Excerpted passage:
Texas Big Bend area is just plain gorgeous country! It is part of the greater Chihuanhuan desert. The land is generally pretty flat looking with towering mountain ranges coming out of the plain, so the driving is good, very little downshifting pulling the trailer. I'll have to leave the park for another post, I promised Susan a pancake breakfast this morning ( it's our 31st wedding anniversary today ) then It's off to our former yacht club, Pierpont Bay YC in Ventura, we got an invite to their Super Bowl party, GO HAWKS!

PS PBYC is not as grand as it may sound, it's nick name is Poor Boy Yacht Club, they do however have cold beer on tap.

Michael
 
The roadrunner is Big Bend National Park’s mascot, we saw them everywhere during our stay, streaking across the road, screaming through the campground, they came to visit us in our campsite in the early mornings and late afternoons. It was fun to watch them forage among the thick brush on either side of us, we saw them hop up to branches 4 feet above the ground and then glide down to earth again in search of their quarry of bugs, snakes and lizards. They have a certain attitude when they are hauling ass, head down, tail held high, you half expect them to pause in mid flight and flash a big smile just like in the cartoon, meep, meep!

The park draws a lot of birders, I like to stop and chat, they are almost always willing to share what they’ve been seeing. They pointed out to us that the birds in the Big Bend area tend to have more vibrant colored plumage than the same species in other locals. It sure seemed that way to us too, we’d never seen such richly red cardinals and cobalt blue scrub jays. The super saturated colors of the vermilion flycatcher seemed surreal, very tropical.

What you need to do:
A. Condense the paragraph of the Big Bend travel post that begins "The park draws a lot of birders" into two sentences, keeping its main facts.
B. Count the lines in the records below that contain the string "since", and state only the number.

Provided records:
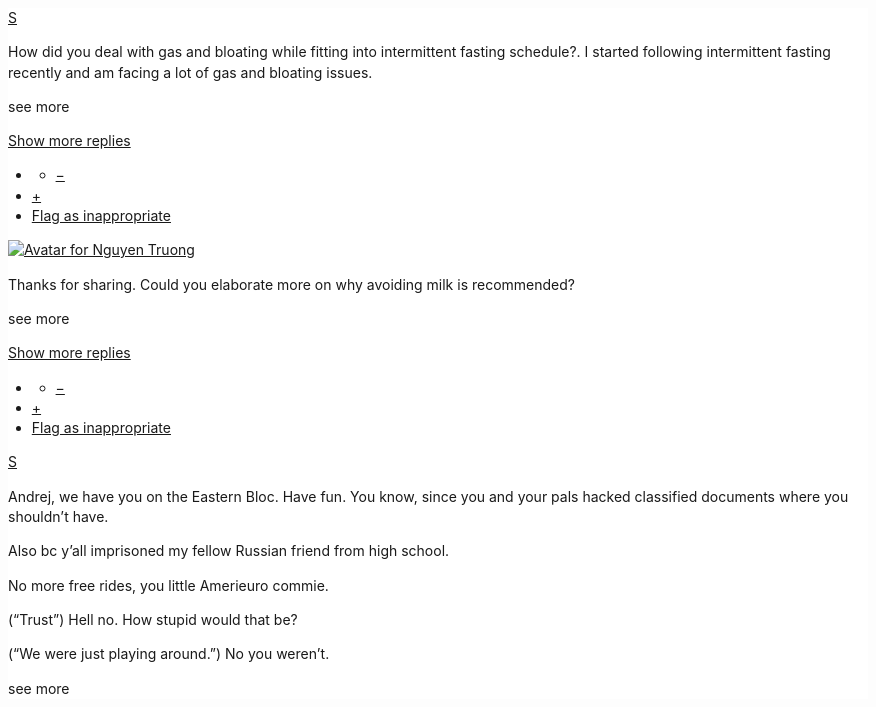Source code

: 
[S](https://disqus.com/by/disqus_sbMpj7zxcx/)

How did you deal with gas and bloating while fitting into intermittent fasting schedule?. I started following intermittent fasting recently and am facing a lot of gas and bloating issues.

see more

[Show more replies](https://disqus.com/embed/comments/?base=default&f=karpathyblog&t_u=https%3A%2F%2Fkarpathy.github.io%2F2020%2F06%2F11%2Fbiohacking-lite%2F&t_d=Biohacking%20Lite&t_t=Biohacking%20Lite&s_o=default#)

- - [−](https://disqus.com/embed/comments/?base=default&f=karpathyblog&t_u=https%3A%2F%2Fkarpathy.github.io%2F2020%2F06%2F11%2Fbiohacking-lite%2F&t_d=Biohacking%20Lite&t_t=Biohacking%20Lite&s_o=default# "Collapse")
- [+](https://disqus.com/embed/comments/?base=default&f=karpathyblog&t_u=https%3A%2F%2Fkarpathy.github.io%2F2020%2F06%2F11%2Fbiohacking-lite%2F&t_d=Biohacking%20Lite&t_t=Biohacking%20Lite&s_o=default# "Expand")
- [Flag as inappropriate](https://disqus.com/embed/comments/?base=default&f=karpathyblog&t_u=https%3A%2F%2Fkarpathy.github.io%2F2020%2F06%2F11%2Fbiohacking-lite%2F&t_d=Biohacking%20Lite&t_t=Biohacking%20Lite&s_o=default# "Flag as inappropriate")


[![Avatar for Nguyen Truong](https://c.disquscdn.com/uploads/users/39263/3496/avatar92.jpg?1677812470)](https://disqus.com/by/trThanhNguyen/)

Thanks for sharing. Could you elaborate more on why avoiding milk is recommended?

see more

[Show more replies](https://disqus.com/embed/comments/?base=default&f=karpathyblog&t_u=https%3A%2F%2Fkarpathy.github.io%2F2020%2F06%2F11%2Fbiohacking-lite%2F&t_d=Biohacking%20Lite&t_t=Biohacking%20Lite&s_o=default#)

- - [−](https://disqus.com/embed/comments/?base=default&f=karpathyblog&t_u=https%3A%2F%2Fkarpathy.github.io%2F2020%2F06%2F11%2Fbiohacking-lite%2F&t_d=Biohacking%20Lite&t_t=Biohacking%20Lite&s_o=default# "Collapse")
- [+](https://disqus.com/embed/comments/?base=default&f=karpathyblog&t_u=https%3A%2F%2Fkarpathy.github.io%2F2020%2F06%2F11%2Fbiohacking-lite%2F&t_d=Biohacking%20Lite&t_t=Biohacking%20Lite&s_o=default# "Expand")
- [Flag as inappropriate](https://disqus.com/embed/comments/?base=default&f=karpathyblog&t_u=https%3A%2F%2Fkarpathy.github.io%2F2020%2F06%2F11%2Fbiohacking-lite%2F&t_d=Biohacking%20Lite&t_t=Biohacking%20Lite&s_o=default# "Flag as inappropriate")


[S](https://disqus.com/by/sarahudashen/)

Andrej, we have you on the Eastern Bloc. Have fun. You know, since you and your pals hacked classified documents where you shouldn’t have.

Also bc y’all imprisoned my fellow Russian friend from high school.

No more free rides, you little Amerieuro commie.

(“Trust”) Hell no. How stupid would that be?

(“We were just playing around.”) No you weren’t.

see more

Solutions per task:
A. Birders in the park readily share their sightings, and they noted that birds in the Big Bend area tend to have more vibrant plumage than the same species elsewhere. The writer agreed, having never seen such richly red cardinals and cobalt blue scrub jays, and found the vermilion flycatcher's super saturated colors surreal and very tropical.

B. 1